Far-right MK Itamar Ben Gvir at the Western Wall before entering the Temple Mount compound in Jerusalem’s Old City on March 31, 2022. (Yonatan Sindel/FLASH90)

Israel has been rocked by a series of deadly terror attacks since last week, leaving 11 dead and raising fears of a prolonged wave of Palestinian violence. On Tuesday, five people were killed by a Palestinian gunman who opened fire at passersby in Bnei Brak. That came after attacks last week and on Sunday in Beersheba and Hadera by Islamic State terror group supporters that left six dead.

Despite the violence Ben Gvir, a member of the ultra-hardline Religious Zionism party, had vowed to visit the Temple Mount, Judaism’s holiest site, to mark the start of the Hebrew month.

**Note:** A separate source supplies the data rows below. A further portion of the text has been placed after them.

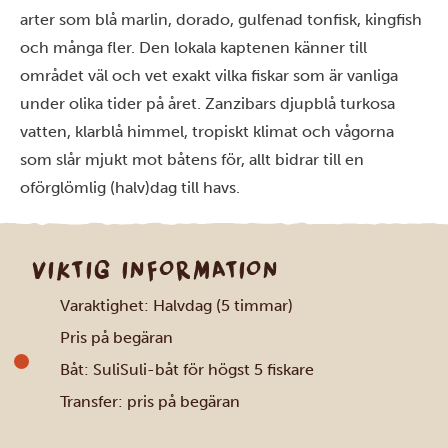
arter som blå marlin, dorado, gulfenad tonfisk, kingfish
och många fler. Den lokala kaptenen känner till
området väl och vet exakt vilka fiskar som är vanliga
under olika tider på året. Zanzibars djupblå turkosa
vatten, klarblå himmel, tropiskt klimat och vågorna
som slår mjukt mot båtens för, allt bidrar till en
oförglömlig (halv)dag till havs.
VIKTIG INFORMATION
Varaktighet: Halvdag (5 timmar)
Pris på begäran
Båt: SuliSuli-båt för högst 5 fiskare
Transfer: pris på begäran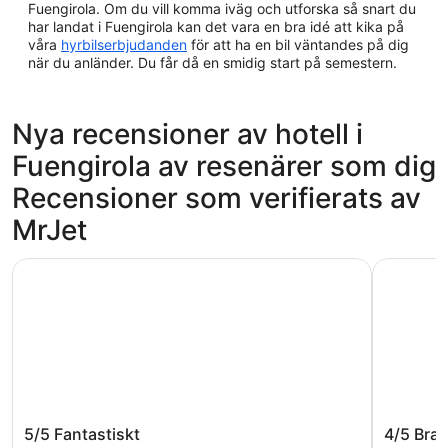
Fuengirola. Om du vill komma iväg och utforska så snart du
har landat i Fuengirola kan det vara en bra idé att kika på
våra
hyrbilserbjudanden
för att ha en bil väntandes på dig
när du anländer. Du får då en smidig start på semestern.
Nya recensioner av hotell i
Fuengirola av resenärer som dig
Recensioner som verifierats av
MrJet
Hotel El Puerto by Pierre & Vacances
Ona Las 
Hotel El Puerto by Pierre & Vacances
Ona La
5/5
Fantastiskt
4/5
Bra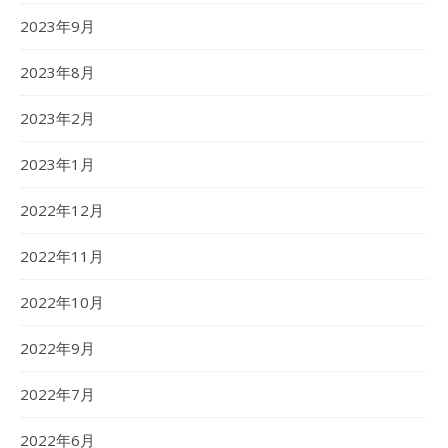
2023年9月
2023年8月
2023年2月
2023年1月
2022年12月
2022年11月
2022年10月
2022年9月
2022年7月
2022年6月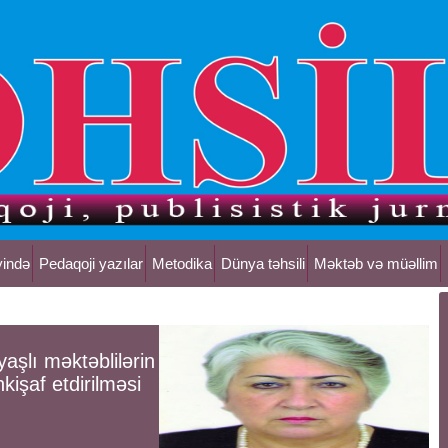
yində
Pedaqoji yazılar
Metodika
Dünya təhsili
Məktəb və müəllim
kyaşlı məktəblilərin
kişaf etdirilməsi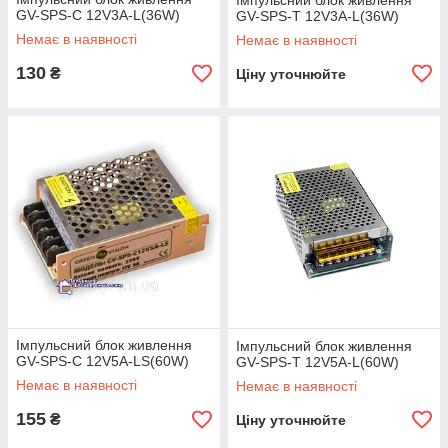
Імпульсний блок живлення
GV-SPS-C 12V3A-L(36W)
GV-SPS-T 12V3A-L(36W)
Немає в наявності
Немає в наявності
130
₴
Ціну уточнюйте
Імпульсний блок живлення
Імпульсний блок живлення
GV-SPS-C 12V5A-LS(60W)
GV-SPS-T 12V5A-L(60W)
Немає в наявності
Немає в наявності
155
₴
Ціну уточнюйте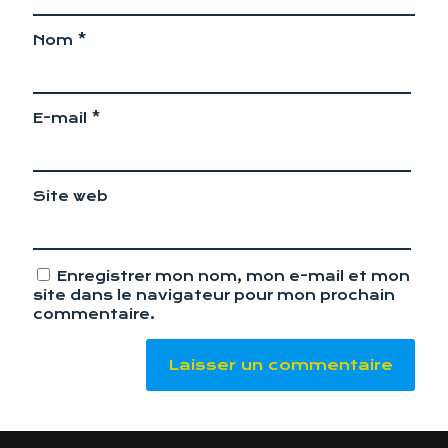
Nom
*
E-mail
*
Site web
Enregistrer mon nom, mon e-mail et mon
site dans le navigateur pour mon prochain
commentaire.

He had warned that blocking him from the compund would “send a message of capitulation to terrorism and only further stoke the flames.”

But many see Ben Gvir as a provocateur, whose previous visits to sensitive sites, including East Jerusalem Sheikh Jarrah neighborhood last spring, have served to ratchet up tensions and fighting.

A visit to the Temple Mount compound in September 2000 by then opposition leader Ariel Sharon, accompanied by a large contingent of security officers, was followed days later by the outbreak of the Second Intifada onslaught of Palestinian terrorism.

The Temple Mount is Judaism’s holiest site and is holy to Muslims as the site of Al-Aqsa Mosque, making the area a tinderbox that has erupted into conflict in the past. Jews are not allowed to pray there, but visits are approved with limited conditions.

Jerusalem District Police Commander Doron Turgeman said Wednesday that while Jewish visits to the Temple Mount during Ramadan will still be allowed, they will be limited.

Worshippers raise the Palestinian flag and a Hamas banner following Eid al-Adha prayers on the Temple Mount, July 20, 2021. (Jamal Awad/Flash90)

“Our goal is to maintain a proper order of life during the holidays for all religions, to allow freedom of worship for all religions, while maintaining the security of the citizens in the area,” he said following a meeting with IDF, police, Shin Bet and municipal officials.

Kan reported that police also issued an order banning members of the Hamas terror group who have previously served jail time for activities with the group from the Old City and other areas of the capital.

Jordan, which claims custodianship of Muslim sites in the Old City, has pressed Israel to not restrict Muslim access to the shrine, as officials from Washington and Jerusalem have courted the kingdom to help calm tensions around Ramadan..

In meetings in Amman with Defense Minister Benny Gantz and President Isaac Herzog this week, Jordan’s King Abdullah “stressed that maintaining the comprehensive calm requires respecting the right of Muslims to perform their religious rites in the blessed Al-Aqsa Mosque,” according to the palace.